Influencer Restrictions Are Here To Stay – Social You Should Know

While Microsoft and Google bet on influencers, the FTC clamps down on influencer marketing; and LinkedIn hedges bets on new audience network… in this week’s edition of Social You Should Know.

Influencer restrictions are here to stay.

Last week the FTC released updated guidelines for how Influencers should tread disclosing paid posts.  The FTC is not kidding around as they have recently brought complaint against 2 people for failing to disclose their relationship to an online, first-person shooter game.

According to the FTC website, an initial round of warnings were sent back in April to influencers whose posts were not compliant. Another round of recent letters specifically asks if the influencer to identify any connections they have to the brand.
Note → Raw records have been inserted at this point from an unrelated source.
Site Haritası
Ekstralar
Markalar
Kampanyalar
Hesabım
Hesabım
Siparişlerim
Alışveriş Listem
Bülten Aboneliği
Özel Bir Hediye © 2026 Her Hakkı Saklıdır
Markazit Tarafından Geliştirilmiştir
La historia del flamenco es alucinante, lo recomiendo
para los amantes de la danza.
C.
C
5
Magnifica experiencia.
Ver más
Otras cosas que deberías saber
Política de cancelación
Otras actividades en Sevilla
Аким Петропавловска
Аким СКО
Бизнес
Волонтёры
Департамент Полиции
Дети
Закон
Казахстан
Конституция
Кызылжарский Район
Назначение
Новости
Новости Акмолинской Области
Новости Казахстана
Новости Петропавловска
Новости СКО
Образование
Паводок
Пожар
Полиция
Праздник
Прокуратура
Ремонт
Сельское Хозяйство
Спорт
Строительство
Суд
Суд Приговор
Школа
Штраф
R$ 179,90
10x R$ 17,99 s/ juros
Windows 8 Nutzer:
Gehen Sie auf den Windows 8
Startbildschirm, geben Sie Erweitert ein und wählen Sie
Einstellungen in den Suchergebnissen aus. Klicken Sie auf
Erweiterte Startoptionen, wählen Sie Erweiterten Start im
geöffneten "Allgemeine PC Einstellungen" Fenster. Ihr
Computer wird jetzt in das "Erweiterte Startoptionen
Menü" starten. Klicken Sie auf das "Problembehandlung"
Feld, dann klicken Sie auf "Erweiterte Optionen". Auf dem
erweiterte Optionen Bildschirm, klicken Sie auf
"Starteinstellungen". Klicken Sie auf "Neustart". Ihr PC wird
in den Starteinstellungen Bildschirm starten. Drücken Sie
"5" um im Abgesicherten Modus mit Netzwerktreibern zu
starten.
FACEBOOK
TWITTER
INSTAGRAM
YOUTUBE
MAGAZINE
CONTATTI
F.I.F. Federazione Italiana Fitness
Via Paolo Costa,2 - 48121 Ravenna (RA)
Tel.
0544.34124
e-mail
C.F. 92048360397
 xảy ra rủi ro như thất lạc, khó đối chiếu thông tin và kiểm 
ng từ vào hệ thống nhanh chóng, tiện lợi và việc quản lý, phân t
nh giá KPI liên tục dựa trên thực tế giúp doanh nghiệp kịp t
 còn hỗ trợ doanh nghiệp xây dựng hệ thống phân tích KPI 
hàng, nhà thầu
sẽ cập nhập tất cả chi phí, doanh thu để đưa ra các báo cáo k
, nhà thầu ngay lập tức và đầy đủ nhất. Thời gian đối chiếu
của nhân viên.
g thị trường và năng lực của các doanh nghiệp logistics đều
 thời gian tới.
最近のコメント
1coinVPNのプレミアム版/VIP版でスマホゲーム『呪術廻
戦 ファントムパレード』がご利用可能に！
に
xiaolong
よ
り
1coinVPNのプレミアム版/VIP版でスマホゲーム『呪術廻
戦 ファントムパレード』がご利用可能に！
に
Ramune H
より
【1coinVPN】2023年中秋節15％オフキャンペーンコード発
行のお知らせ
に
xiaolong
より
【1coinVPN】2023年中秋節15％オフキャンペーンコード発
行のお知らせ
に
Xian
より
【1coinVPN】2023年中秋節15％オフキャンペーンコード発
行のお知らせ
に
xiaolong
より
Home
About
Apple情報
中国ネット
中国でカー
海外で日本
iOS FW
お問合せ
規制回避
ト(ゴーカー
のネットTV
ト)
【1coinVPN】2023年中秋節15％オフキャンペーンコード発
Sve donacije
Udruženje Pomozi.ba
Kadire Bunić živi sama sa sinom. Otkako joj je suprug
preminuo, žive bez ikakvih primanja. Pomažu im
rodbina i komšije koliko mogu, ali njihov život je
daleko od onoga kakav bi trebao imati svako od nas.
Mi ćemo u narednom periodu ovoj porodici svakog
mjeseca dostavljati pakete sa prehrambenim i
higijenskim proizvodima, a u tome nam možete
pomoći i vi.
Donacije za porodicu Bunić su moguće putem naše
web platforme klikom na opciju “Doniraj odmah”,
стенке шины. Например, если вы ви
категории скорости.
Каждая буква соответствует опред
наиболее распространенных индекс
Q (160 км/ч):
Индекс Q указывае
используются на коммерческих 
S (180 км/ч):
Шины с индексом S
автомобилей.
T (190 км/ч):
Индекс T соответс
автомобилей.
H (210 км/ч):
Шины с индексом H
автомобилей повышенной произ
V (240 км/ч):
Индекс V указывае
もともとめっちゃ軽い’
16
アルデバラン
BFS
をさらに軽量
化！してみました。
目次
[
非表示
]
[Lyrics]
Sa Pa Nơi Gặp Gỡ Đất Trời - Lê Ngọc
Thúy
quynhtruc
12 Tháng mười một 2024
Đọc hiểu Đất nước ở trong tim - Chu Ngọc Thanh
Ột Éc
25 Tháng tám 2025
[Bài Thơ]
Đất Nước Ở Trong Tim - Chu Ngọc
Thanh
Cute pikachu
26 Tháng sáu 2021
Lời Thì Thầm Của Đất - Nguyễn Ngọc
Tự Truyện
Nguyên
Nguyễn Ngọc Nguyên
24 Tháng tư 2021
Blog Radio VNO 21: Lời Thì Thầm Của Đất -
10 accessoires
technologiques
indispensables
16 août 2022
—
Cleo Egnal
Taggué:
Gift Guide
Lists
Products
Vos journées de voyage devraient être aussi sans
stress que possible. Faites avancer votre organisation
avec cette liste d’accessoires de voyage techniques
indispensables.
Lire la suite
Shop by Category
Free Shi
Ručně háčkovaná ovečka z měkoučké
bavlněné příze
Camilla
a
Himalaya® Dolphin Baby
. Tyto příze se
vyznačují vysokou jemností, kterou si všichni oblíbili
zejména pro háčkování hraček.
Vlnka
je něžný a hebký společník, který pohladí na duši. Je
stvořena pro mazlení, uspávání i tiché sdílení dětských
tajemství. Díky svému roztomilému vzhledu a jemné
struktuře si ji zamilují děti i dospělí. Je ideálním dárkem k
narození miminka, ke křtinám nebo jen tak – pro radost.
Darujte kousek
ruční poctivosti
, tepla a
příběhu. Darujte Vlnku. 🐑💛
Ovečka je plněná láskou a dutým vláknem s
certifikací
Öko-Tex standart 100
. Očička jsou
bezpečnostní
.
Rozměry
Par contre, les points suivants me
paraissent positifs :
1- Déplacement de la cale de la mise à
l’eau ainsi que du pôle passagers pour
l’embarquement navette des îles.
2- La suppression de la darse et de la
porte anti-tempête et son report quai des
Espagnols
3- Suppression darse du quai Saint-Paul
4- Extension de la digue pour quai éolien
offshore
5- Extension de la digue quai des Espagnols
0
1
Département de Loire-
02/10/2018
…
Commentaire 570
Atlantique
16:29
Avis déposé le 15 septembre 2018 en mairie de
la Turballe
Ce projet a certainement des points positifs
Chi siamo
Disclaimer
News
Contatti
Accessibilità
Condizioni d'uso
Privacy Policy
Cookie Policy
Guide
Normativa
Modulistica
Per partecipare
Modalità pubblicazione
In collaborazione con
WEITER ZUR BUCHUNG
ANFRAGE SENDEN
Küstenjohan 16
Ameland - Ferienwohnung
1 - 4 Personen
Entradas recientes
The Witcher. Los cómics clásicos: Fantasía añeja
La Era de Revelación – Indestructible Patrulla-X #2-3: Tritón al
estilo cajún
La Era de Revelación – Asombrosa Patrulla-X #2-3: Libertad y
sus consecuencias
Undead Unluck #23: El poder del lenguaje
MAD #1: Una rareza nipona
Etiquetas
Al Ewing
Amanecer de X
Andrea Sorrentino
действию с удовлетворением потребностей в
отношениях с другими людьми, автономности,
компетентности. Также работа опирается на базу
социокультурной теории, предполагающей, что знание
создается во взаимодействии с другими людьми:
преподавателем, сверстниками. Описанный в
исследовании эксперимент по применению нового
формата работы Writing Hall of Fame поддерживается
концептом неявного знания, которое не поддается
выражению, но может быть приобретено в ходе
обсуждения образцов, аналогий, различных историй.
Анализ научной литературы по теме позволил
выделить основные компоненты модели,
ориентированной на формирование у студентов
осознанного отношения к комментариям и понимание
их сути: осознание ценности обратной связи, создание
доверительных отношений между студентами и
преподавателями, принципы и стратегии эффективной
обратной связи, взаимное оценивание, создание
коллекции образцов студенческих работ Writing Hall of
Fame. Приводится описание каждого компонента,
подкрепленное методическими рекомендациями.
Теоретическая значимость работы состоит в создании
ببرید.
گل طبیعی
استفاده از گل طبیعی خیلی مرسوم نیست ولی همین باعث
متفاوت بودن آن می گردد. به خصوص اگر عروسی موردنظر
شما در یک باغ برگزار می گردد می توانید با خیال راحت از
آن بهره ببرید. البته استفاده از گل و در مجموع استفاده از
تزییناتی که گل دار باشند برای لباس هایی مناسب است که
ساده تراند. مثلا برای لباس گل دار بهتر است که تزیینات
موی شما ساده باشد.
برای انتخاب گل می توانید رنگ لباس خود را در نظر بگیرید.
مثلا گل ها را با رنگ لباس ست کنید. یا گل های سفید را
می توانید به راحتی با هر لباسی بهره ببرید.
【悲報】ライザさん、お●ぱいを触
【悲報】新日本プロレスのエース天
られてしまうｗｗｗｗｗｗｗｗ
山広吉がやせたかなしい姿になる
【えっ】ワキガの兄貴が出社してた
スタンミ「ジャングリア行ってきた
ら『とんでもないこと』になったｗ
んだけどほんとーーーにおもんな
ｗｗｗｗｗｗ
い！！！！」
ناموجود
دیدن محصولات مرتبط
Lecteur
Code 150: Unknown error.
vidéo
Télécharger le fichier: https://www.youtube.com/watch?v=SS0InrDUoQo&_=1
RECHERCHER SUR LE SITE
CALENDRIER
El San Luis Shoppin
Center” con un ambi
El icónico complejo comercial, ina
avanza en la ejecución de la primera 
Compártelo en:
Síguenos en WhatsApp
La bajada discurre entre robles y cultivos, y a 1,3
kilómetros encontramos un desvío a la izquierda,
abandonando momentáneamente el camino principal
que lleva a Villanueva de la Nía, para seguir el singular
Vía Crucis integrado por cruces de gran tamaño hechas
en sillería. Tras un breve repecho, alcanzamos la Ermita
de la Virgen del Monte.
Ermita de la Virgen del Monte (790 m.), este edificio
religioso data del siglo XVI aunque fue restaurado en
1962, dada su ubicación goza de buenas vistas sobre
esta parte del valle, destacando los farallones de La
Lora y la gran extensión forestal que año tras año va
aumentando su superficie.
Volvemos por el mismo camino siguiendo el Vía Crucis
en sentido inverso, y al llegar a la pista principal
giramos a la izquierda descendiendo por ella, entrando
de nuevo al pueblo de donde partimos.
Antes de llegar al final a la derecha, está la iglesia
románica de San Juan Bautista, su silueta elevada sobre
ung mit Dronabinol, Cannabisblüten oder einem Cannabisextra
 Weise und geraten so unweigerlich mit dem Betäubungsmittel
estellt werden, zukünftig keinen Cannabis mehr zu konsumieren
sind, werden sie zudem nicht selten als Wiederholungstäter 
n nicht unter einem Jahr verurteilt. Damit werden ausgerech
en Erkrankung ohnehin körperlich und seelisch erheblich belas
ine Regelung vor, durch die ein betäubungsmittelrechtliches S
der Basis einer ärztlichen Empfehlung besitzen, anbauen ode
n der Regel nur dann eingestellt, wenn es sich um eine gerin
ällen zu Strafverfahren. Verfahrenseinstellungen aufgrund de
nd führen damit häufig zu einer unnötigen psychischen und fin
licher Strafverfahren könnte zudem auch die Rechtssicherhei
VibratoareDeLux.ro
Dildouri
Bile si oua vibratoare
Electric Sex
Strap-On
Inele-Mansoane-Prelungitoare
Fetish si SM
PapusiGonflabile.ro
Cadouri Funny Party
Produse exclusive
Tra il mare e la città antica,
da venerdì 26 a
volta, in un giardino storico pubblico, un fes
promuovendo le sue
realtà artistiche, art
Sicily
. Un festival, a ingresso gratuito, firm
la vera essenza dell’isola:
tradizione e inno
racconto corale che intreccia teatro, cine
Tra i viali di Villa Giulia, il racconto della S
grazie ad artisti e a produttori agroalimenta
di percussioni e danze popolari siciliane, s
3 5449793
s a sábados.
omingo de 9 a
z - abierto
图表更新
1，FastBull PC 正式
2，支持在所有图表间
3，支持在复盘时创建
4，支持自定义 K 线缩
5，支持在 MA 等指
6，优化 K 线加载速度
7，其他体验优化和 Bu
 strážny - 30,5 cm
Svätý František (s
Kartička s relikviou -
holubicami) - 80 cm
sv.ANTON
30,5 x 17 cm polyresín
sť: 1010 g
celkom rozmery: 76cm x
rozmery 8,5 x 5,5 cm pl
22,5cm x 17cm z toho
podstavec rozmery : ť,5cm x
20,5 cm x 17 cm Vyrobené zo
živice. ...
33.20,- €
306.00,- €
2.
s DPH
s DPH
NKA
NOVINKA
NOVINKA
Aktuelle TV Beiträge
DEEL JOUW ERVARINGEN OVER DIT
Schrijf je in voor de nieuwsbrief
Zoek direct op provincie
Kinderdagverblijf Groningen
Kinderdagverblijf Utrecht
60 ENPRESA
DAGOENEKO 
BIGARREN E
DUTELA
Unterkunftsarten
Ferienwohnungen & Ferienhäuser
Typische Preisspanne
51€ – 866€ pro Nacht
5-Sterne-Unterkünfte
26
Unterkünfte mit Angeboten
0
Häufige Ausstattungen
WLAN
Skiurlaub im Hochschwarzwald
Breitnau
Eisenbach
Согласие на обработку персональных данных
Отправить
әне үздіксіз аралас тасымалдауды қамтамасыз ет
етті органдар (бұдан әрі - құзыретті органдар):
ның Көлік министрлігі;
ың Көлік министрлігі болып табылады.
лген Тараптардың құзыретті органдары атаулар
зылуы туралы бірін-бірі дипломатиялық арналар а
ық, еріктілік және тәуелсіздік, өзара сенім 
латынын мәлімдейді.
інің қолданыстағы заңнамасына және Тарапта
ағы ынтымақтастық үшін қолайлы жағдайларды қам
Lastly, in case you missed it, the FTC summed up their guidelines in 4 recommendations:

  • Clearly disclose when you have a financial or family relationship with a brand
  • Don’t assume that using a platform’s disclosure tool is sufficient
  • Avoid ambiguous disclosures like #thanks, #collab, #sp, #spon or #ambassador.
  • Don’t rely on a disclosure placed after a CLICK MORE link or in another easy-to-miss location

 

 The proof is in the Patent.

 

As the FTC gears up to protect American’s from untrustworthy “influencers”, Microsoft and Google are hedging their bets on patents that gather insights and give access to trendsetters.   Specifically, Google wants to be able to find and reward early adopters of content that goes viral. While Microsoft will focus on classifying and scoring influencers based on their online activity. Influencer marketing is increasingly growing across many market segments.  The race is on for figuring out how to competitively reward them for creating or identifying great content.  What all this means to marketers remains to be seen.

LinkedIn Launches Audience Network

Following in Facebook’s and Google’s footsteps, on Sept 6, LinkedIn launched their own Audience Network for advertisers to buy inventory on a network of mobile sites and apps while still leveraging their demographic data for Sponsored Content. The network will cover ‘tens of thousands’ of sites/apps globally (MSN, Outlook, MyFitnessPal). The LinkedIn Audience Network is rolling out globally to all English-speaking countries first and follows a limited beta in which 6,000 LinkedIn advertisers participated. According to LinkedIn, beta users saw between 3-13% more unique impressions and up to 80% more unique clicks.